---------- Supplied information ----------

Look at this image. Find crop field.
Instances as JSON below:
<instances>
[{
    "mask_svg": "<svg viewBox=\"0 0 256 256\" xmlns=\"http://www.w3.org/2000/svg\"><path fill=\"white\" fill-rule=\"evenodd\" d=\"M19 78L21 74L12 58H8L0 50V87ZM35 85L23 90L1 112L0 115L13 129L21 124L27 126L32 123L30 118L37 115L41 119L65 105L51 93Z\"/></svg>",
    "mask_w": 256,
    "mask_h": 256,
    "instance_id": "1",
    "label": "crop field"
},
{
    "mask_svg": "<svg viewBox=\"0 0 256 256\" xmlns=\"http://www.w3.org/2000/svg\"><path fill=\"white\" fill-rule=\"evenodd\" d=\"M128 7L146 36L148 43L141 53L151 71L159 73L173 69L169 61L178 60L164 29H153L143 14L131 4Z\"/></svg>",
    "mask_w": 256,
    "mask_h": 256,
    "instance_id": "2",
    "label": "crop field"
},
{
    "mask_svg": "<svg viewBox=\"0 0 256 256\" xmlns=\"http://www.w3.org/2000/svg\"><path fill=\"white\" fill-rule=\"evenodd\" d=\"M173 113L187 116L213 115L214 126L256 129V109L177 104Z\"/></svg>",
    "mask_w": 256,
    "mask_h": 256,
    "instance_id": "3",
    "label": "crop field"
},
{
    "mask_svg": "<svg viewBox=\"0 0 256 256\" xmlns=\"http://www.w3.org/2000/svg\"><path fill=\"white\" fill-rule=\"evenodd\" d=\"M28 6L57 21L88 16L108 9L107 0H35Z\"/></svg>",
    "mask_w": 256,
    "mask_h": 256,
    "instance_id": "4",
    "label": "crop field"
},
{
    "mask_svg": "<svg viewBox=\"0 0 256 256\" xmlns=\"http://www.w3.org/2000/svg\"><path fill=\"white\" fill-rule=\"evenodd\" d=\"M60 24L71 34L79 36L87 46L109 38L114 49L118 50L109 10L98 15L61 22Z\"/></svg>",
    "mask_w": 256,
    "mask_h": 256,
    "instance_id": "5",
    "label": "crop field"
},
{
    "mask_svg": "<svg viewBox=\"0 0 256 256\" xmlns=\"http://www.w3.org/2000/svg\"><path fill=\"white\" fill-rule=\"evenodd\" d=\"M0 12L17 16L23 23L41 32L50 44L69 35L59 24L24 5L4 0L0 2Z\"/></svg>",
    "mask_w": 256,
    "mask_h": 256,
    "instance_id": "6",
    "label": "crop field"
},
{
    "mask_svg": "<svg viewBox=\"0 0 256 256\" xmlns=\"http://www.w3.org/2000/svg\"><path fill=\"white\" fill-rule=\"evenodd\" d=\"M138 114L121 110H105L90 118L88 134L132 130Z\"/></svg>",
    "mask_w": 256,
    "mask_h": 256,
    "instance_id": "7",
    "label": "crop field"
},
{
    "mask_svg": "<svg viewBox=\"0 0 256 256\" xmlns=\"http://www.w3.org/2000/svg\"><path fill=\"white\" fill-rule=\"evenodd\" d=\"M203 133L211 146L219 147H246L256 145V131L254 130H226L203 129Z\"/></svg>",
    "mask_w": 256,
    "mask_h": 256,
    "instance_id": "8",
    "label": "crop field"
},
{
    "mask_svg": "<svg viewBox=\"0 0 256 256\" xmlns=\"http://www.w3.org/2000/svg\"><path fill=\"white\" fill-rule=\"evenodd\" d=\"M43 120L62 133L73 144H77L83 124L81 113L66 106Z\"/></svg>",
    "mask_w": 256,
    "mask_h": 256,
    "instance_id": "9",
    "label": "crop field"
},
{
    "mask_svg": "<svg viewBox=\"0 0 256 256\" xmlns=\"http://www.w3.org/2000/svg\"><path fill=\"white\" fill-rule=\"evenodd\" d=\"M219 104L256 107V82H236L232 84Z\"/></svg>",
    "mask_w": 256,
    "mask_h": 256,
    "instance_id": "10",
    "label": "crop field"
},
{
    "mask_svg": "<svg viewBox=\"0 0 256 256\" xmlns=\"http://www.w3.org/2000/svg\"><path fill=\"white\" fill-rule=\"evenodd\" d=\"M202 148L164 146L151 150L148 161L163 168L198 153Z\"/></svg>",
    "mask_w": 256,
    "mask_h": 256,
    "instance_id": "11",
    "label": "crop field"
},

----------

Written instruction: Rewrite the material from its first line through the line that contains "7L146 36L148 43L141" as a numbered list, omitting any blank lines.

Expected output:
1. Look at this image. Find crop field.
2. Instances as JSON below:
3. <instances>
4. [{
5.     "mask_svg": "<svg viewBox=\"0 0 256 256\" xmlns=\"http://www.w3.org/2000/svg\"><path fill=\"white\" fill-rule=\"evenodd\" d=\"M19 78L21 74L12 58H8L0 50V87ZM35 85L23 90L1 112L0 115L13 129L21 124L27 126L32 123L30 118L37 115L41 119L65 105L51 93Z\"/></svg>",
6.     "mask_w": 256,
7.     "mask_h": 256,
8.     "instance_id": "1",
9.     "label": "crop field"
10. },
11. {
12.     "mask_svg": "<svg viewBox=\"0 0 256 256\" xmlns=\"http://www.w3.org/2000/svg\"><path fill=\"white\" fill-rule=\"evenodd\" d=\"M128 7L146 36L148 43L141 53L151 71L159 73L173 69L169 61L178 60L164 29H153L143 14L131 4Z\"/></svg>",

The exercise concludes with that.